Il progetto ha suscitato notevoli preoccupazioni anche da parte di Wojciech Wiewiórowsk, il garante europeo della protezione dei dati (Gepd), l’autorità responsabile della consulenza alle istituzioni dell’Ue in materia di privacy. La critica, appunto, sarebbe quella di utilizzare l’espediente della pedopornografia per porre un monitoraggio capillare sulla popolazione europea, lasciando in mano alle autorità giudiziarie una vera e propria spada di Damocle: il rischio di spulciare le chat e i dati di cittadini tutelati dal principio fondamentale della presunzione di non colpevolezza, utilizzando il regolamento non per limitarsi ad attività mirate, ma con il pericolo che se ne possa abusare, traducendosi in un monitoraggio generale.
Wiewiórowsk ha anche affermato che questo tipo di scansione indiscriminata delle comunicazioni private “sarà sempre illegale ai sensi della Carta dei diritti fondamentali (e probabilmente anche in base a diverse leggi costituzionali nazionali)”, specificando che “l’ordine di rilevamento si presenta sotto forma di una misura mirata individualmente. La proposta crea un’illusione di legalità introducendo numerose garanzie procedurali che, tuttavia, non cambiano fondamentalmente la sostanza”. Un altro pericolo sarebbe quello di offuscare e confondere la differenza tra criminale ignoto, fornitore di servizi e utenti innocenti che si vedono violati nella loro privacy.
Ora, la palla passa alla commissione per il mercato interno e la protezione dei consumatori, che dovrebbe emanare un parere in qualità di commissione associata entro la giornata di oggi, mentre in commissione per le libertà civili rimane atteso un progetto di relazione sul regolamento per il prossimo aprile.

_ESTRATTI DEI DATI_:
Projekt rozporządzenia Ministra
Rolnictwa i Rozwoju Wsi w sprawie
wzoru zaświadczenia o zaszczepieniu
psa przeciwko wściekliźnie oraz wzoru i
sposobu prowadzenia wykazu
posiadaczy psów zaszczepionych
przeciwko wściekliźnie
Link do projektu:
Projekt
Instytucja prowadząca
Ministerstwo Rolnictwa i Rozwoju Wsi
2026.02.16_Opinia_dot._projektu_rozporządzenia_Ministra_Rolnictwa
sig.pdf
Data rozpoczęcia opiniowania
* * *
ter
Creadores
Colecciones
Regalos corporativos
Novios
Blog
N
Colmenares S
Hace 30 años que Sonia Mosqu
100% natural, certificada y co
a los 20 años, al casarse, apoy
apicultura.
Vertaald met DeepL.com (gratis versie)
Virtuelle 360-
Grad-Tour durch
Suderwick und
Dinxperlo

_CONSEGNA_:
Nel brano sulla protezione dei dati, quale commissione dovrebbe emanare un parere entro la giornata di oggi?

_SOLUZIONE_:
La commissione per il mercato interno e la protezione dei consumatori.